A la demande de l'un des époux, le juge peut fixer les effets du jugement à la date à laquelle ils ont cessé de cohabiter et de collaborer. Cette demande ne peut être formée qu'à l'occasion de l'action en divorce. La jouissance du logement conjugal par un seul des époux conserve un caractère gratuit jusqu'à la demande en divorce, sauf décision contraire du juge.
[DÉBATS NON PUBLICS – Motivation de la décision occultée]
PAR CES MOTIFS
Le juge aux affaires familiales statuant par mise à disposition au greffe, par jugement contradictoire et en premier ressort,
Vu l’ordonnance d’orientation et de mesures provisoires du 13 avril 2023,
PRONONCE le divorce entre les époux pour altération définitive du lien conjugal,
ORDONNE à l’expiration des délais légaux la publication du présent Jugement conformément à la Loi et la mention de son dispositif en marge de l’acte de mariage dressé le 30 juillet 1992 devant l’Officier de l’Etat Civil de la commune de [Localité 12] (91) ainsi qu’en marge des actes de naissance des époux :
Madame [Z] [O] [P] [T] épouse [L]
née le [Date naissance 3] 1968 à [Localité 15]
ET
Monsieur [W] [J] [L]
né le [Date naissance 1] 1964 à [Localité 11]

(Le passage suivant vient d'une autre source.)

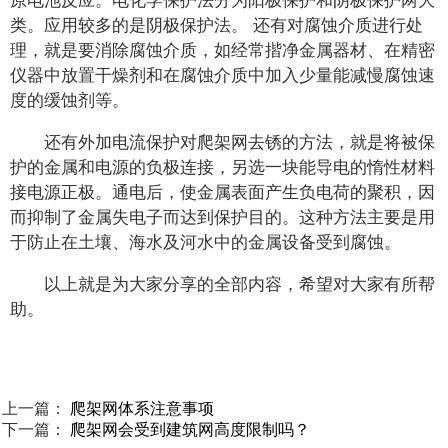
原电池反应。电化学保护法分为阳极保护和阴极保护两大
类。应用较多的是阴极保护法。 还有对腐蚀介质进行处
理，就是要消除腐蚀介质，如经常揩净金属器材、在精密
仪器中放置干燥剂和在腐蚀介质中加入少量能减慢腐蚀速
度的缓蚀剂等。
还有外加电流保护对爬架网去锈的方法，就是将被保
护的金属和电源的负极连接，另选一块能导电的惰性材料
接电源正极。通电后，使金属表面产生负电荷的聚积，因
而抑制了金属失电子而达到保护目的。这种方法主要是用
于防止在土壤、海水及河水中的金属设备受到腐蚀。
以上就是为大家分享的全部内容，希望对大家有所帮
助。
上一篇：
爬架网体系注意事项
下一篇：
爬架网会受到建筑网高度限制吗？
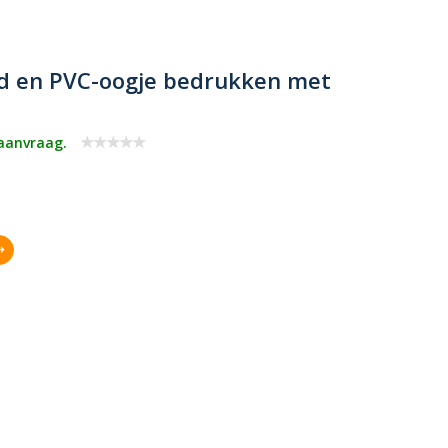
nd en PVC-oogje bedrukken met
 aanvraag.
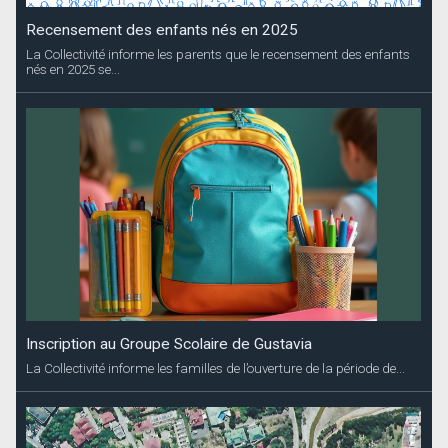
Inscription au Groupe Scolaire de Gustavia
La Collectivité informe les familles de l’ouverture de la période de...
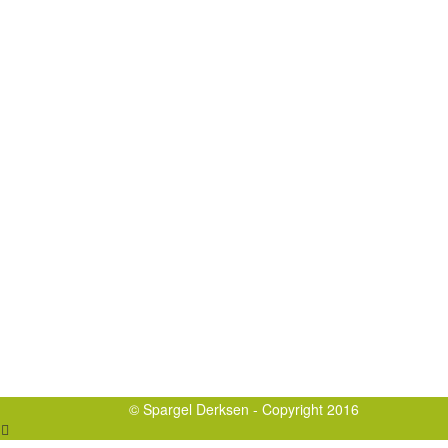
© Spargel Derksen - Copyright 2016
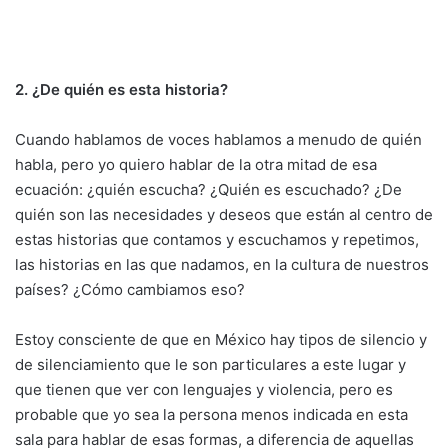
2. ¿De quién es esta historia?
Cuando hablamos de voces hablamos a menudo de quién
habla, pero yo quiero hablar de la otra mitad de esa
ecuación: ¿quién escucha? ¿Quién es escuchado? ¿De
quién son las necesidades y deseos que están al centro de
estas historias que contamos y escuchamos y repetimos,
las historias en las que nadamos, en la cultura de nuestros
países? ¿Cómo cambiamos eso?
Estoy consciente de que en México hay tipos de silencio y
de silenciamiento que le son particulares a este lugar y
que tienen que ver con lenguajes y violencia, pero es
probable que yo sea la persona menos indicada en esta
sala para hablar de esas formas, a diferencia de aquellas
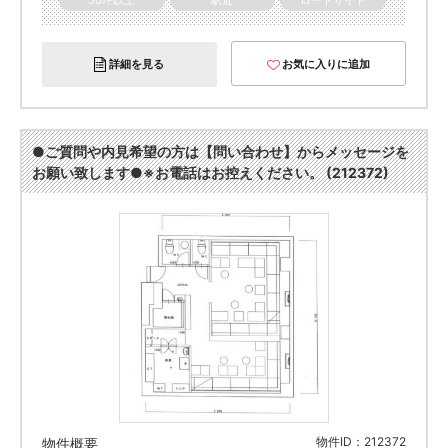
50坪以上
駅近
ロードサイド
詳細を見る
お気に入りに追加
●ご質問や内見希望の方は【問い合わせ】からメッセージを
お願い致します●※お電話はお控えください。 (212372)
物件ID：212372
物件概要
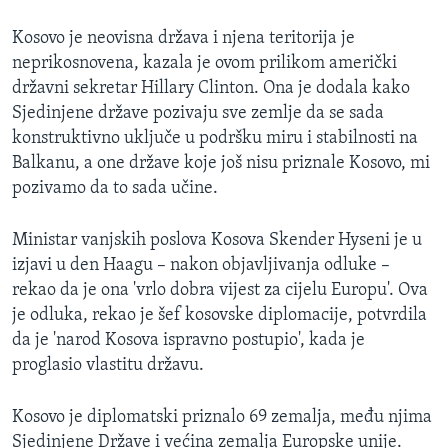
Kosovo je neovisna država i njena teritorija je
neprikosnovena, kazala je ovom prilikom američki
državni sekretar Hillary Clinton. Ona je dodala kako
Sjedinjene države pozivaju sve zemlje da se sada
konstruktivno uključe u podršku miru i stabilnosti na
Balkanu, a one države koje još nisu priznale Kosovo, mi
pozivamo da to sada učine.
Ministar vanjskih poslova Kosova Skender Hyseni je u
izjavi u den Haagu – nakon objavljivanja odluke –
rekao da je ona 'vrlo dobra vijest za cijelu Europu'. Ova
je odluka, rekao je šef kosovske diplomacije, potvrdila
da je 'narod Kosova ispravno postupio', kada je
proglasio vlastitu državu.
Kosovo je diplomatski priznalo 69 zemalja, među njima
Sjedinjene Države i većina zemalja Europske unije.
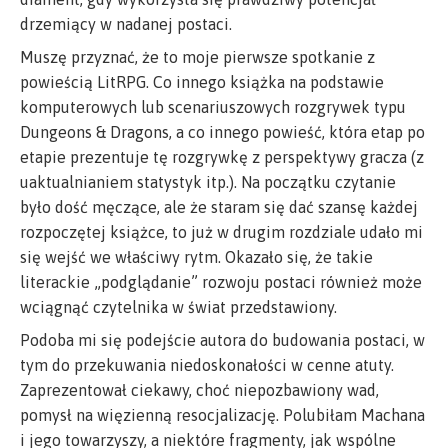
drzemiący w nadanej postaci.
Muszę przyznać, że to moje pierwsze spotkanie z
powieścią LitRPG. Co innego książka na podstawie
komputerowych lub scenariuszowych rozgrywek typu
Dungeons & Dragons, a co innego powieść, która etap po
etapie prezentuje tę rozgrywkę z perspektywy gracza (z
uaktualnianiem statystyk itp.). Na początku czytanie
było dość męczące, ale że staram się dać szansę każdej
rozpoczętej książce, to już w drugim rozdziale udało mi
się wejść we właściwy rytm. Okazało się, że takie
literackie „podglądanie” rozwoju postaci również może
wciągnąć czytelnika w świat przedstawiony.
Podoba mi się podejście autora do budowania postaci, w
tym do przekuwania niedoskonałości w cenne atuty.
Zaprezentował ciekawy, choć niepozbawiony wad,
pomysł na więzienną resocjalizację. Polubiłam Machana
i jego towarzyszy, a niektóre fragmenty, jak wspólne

DIT que le dispositif du présent Jugement sera mentionné en marge des actes d’Etat Civil à la diligence des parties,
DIT que les parties seront renvoyées à rechercher un accord sur le règlement de leurs intérêts pécuniaires et à procéder amiablement aux opérations de comptes, liquidation et partage de leurs intérêts patrimoniaux devant tout notaire de leur choix et en cas de litige, à saisir le Juge aux affaires familiales pour qu’il soit statué sur le partage judiciaire et ce, conformément aux dispositions des articles 1359 et suivants du code de procédure civile,
FIXE au 6 mai 2018 la date à laquelle le divorce prendra effet dans les rapports entre époux en ce qui concerne leurs biens,
DIT que Madame [Z] [T] perdra le droit d’usage du nom “[L]” à l’issue de la procédure de divorce,
CONSTATE que la présente décision emporte révocation de plein droit des avantages matrimoniaux qui ne prennent effet qu’à la dissolution du régime matrimonial ou au décès de l’un des époux et des dispositions à cause de mort, accordés par un époux, envers son conjoint, par contrat de mariage ou pendant l’union,
CONSTATE que les avantages matrimoniaux qui ont pris effet au cours du mariage et les donations de biens présents resteront acquis,
DIT n’y avoir lieu à exécution provisoire du présent jugement,
CONDAMNE Madame [Z] [T] et Monsieur [W] [L] au paiement par moitié chacun des dépens,
DÉBOUTE Madame [Z] [T] de sa demande fondée sur l’article 700 du code de procédure civile,
DIT que la présente décision sera signifiée par Commissaire de Justice par la partie la plus diligente, faute de quoi elle ne sera pas susceptible d’exécution forcée,
DIT que la présente décision sera susceptible d’appel dans le délai d’un mois à compter de la signification par voie de Commissaire de Justice et ce, auprès du greffe de la Cour d’Appel de Paris.
Ainsi fait et rendu par mise à disposition au Greffe le SEPT JUIN DEUX MIL VINGT QUATRE par Gilles BESNARD, Juge aux Affaires Familiales assisté de Carole SCHAULI, Greffier Principal, qui ont signé la minute du présent jugement.
LE GREFFIER, LE JUGE AUX AFFAIRES FAMILIALES.